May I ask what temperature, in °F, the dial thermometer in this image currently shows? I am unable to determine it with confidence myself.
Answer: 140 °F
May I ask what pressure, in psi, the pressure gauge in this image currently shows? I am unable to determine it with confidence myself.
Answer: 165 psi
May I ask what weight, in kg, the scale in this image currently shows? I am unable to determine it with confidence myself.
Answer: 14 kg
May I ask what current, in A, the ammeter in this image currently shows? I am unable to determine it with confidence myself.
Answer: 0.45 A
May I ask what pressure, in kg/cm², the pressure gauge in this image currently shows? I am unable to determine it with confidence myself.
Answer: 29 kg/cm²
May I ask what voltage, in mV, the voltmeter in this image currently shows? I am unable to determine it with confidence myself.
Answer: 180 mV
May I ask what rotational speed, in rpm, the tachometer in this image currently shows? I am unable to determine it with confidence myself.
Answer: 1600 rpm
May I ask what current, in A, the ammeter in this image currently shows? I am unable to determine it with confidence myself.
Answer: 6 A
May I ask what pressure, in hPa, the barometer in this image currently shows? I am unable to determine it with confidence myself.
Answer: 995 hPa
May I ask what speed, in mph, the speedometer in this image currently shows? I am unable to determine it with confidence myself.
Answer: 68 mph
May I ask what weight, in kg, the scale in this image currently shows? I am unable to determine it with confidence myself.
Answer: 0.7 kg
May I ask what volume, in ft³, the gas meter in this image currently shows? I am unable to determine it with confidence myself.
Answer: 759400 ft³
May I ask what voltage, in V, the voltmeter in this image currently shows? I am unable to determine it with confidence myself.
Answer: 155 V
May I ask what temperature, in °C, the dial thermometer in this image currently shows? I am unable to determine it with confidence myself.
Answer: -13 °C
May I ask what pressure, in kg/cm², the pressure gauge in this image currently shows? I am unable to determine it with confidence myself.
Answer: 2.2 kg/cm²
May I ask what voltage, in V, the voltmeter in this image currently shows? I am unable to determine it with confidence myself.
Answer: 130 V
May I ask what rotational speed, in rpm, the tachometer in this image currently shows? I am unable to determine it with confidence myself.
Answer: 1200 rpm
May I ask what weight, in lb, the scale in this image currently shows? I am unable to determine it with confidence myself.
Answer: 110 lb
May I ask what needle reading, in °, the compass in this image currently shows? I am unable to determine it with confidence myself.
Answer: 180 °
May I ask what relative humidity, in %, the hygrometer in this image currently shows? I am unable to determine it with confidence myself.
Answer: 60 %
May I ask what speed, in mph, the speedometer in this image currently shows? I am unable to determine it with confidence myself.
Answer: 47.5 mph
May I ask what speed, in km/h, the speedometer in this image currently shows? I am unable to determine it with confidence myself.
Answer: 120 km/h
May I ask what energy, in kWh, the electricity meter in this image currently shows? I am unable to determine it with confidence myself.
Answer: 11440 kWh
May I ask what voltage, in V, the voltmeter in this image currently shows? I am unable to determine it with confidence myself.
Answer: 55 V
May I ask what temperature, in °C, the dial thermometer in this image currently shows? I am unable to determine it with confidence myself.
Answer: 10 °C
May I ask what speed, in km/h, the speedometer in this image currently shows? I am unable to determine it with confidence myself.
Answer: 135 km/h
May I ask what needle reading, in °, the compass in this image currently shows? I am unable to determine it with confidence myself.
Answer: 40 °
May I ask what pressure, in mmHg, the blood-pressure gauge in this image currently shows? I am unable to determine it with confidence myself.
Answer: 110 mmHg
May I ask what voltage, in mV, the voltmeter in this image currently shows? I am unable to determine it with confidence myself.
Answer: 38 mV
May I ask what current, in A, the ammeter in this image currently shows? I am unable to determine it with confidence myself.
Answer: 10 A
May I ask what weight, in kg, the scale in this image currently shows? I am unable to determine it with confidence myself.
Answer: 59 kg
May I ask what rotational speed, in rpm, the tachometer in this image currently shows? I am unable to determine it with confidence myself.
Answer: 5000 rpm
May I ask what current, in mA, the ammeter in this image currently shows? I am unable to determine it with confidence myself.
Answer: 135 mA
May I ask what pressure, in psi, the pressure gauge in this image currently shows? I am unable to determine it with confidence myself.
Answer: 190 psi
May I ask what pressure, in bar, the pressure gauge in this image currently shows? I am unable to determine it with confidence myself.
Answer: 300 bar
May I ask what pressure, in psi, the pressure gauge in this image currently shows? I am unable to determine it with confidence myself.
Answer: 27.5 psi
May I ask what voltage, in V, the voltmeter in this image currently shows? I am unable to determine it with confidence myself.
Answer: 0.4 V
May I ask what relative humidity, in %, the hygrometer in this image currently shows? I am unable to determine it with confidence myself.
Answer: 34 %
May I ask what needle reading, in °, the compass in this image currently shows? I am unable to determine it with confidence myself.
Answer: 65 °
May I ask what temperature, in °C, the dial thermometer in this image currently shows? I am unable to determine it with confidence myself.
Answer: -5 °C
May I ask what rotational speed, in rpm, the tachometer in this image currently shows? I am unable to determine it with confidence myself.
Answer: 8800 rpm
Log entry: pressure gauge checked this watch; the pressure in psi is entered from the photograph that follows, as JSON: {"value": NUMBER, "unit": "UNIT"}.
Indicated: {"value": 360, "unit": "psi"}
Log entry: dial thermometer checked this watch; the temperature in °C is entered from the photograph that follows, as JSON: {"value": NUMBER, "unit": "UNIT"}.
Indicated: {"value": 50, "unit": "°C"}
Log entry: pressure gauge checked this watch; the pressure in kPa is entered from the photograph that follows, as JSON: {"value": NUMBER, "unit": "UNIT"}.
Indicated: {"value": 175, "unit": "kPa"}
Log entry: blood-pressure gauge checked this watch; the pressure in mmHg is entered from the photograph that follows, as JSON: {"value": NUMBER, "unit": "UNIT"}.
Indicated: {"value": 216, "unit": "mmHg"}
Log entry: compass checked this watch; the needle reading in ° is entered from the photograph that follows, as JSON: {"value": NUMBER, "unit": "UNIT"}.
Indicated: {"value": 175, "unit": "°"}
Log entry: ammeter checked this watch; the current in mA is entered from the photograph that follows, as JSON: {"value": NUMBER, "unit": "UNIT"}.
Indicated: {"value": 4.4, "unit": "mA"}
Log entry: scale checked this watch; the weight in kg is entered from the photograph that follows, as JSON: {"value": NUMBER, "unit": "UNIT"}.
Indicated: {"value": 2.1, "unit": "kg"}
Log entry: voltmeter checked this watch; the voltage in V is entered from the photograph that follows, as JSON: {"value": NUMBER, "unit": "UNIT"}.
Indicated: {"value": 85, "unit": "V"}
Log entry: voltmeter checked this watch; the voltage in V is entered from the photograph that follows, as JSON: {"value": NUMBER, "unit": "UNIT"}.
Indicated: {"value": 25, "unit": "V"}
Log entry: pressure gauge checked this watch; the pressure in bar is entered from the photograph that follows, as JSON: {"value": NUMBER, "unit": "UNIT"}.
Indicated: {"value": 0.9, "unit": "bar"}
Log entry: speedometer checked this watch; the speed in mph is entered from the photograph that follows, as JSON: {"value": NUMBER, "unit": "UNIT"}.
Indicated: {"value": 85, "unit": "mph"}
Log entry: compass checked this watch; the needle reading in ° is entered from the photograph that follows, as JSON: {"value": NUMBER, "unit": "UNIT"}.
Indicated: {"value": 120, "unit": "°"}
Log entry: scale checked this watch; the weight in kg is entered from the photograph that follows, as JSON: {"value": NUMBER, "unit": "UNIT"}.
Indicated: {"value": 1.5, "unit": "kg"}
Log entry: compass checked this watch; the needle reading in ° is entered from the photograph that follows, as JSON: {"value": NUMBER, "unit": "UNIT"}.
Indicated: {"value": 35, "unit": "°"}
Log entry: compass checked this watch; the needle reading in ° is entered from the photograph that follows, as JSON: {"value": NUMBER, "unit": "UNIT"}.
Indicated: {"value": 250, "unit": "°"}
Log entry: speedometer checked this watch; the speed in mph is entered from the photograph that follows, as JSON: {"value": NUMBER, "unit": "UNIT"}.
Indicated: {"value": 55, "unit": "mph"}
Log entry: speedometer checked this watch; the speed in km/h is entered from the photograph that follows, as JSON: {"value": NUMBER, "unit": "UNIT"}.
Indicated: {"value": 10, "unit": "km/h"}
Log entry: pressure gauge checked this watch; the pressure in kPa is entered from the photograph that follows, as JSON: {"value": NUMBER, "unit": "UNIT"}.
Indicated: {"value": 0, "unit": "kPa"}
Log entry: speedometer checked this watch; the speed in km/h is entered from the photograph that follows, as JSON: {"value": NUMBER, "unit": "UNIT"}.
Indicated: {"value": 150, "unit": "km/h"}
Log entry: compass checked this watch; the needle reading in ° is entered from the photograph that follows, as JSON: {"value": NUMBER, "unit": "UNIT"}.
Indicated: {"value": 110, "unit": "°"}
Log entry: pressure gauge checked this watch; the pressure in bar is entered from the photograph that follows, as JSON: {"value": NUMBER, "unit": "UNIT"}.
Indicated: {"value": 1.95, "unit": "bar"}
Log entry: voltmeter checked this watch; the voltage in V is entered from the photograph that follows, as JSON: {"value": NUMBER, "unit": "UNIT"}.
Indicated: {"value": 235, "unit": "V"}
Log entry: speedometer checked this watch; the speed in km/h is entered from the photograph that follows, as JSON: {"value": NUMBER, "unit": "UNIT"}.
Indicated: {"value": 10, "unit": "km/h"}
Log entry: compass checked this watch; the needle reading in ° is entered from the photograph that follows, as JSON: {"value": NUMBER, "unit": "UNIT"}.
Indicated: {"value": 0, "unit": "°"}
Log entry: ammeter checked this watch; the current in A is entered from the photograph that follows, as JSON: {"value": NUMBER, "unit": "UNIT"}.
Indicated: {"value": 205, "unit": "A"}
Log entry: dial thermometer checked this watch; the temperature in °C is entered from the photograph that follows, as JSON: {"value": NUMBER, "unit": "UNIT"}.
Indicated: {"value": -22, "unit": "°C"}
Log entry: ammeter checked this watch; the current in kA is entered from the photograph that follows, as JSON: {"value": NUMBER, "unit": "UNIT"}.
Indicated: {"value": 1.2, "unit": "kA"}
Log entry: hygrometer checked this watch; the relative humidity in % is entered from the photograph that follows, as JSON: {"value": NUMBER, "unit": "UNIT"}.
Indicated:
------------------------------------------------------------
▶ [Problem to work on]: Reproduce the records verbatim, beginning with the first line and ending after the line that contains "Answer: 180 mV".

▶ [Result for this exercise]:
May I ask what temperature, in °F, the dial thermometer in this image currently shows? I am unable to determine it with confidence myself.
Answer: 140 °F
May I ask what pressure, in psi, the pressure gauge in this image currently shows? I am unable to determine it with confidence myself.
Answer: 165 psi
May I ask what weight, in kg, the scale in this image currently shows? I am unable to determine it with confidence myself.
Answer: 14 kg
May I ask what current, in A, the ammeter in this image currently shows? I am unable to determine it with confidence myself.
Answer: 0.45 A
May I ask what pressure, in kg/cm², the pressure gauge in this image currently shows? I am unable to determine it with confidence myself.
Answer: 29 kg/cm²
May I ask what voltage, in mV, the voltmeter in this image currently shows? I am unable to determine it with confidence myself.
Answer: 180 mV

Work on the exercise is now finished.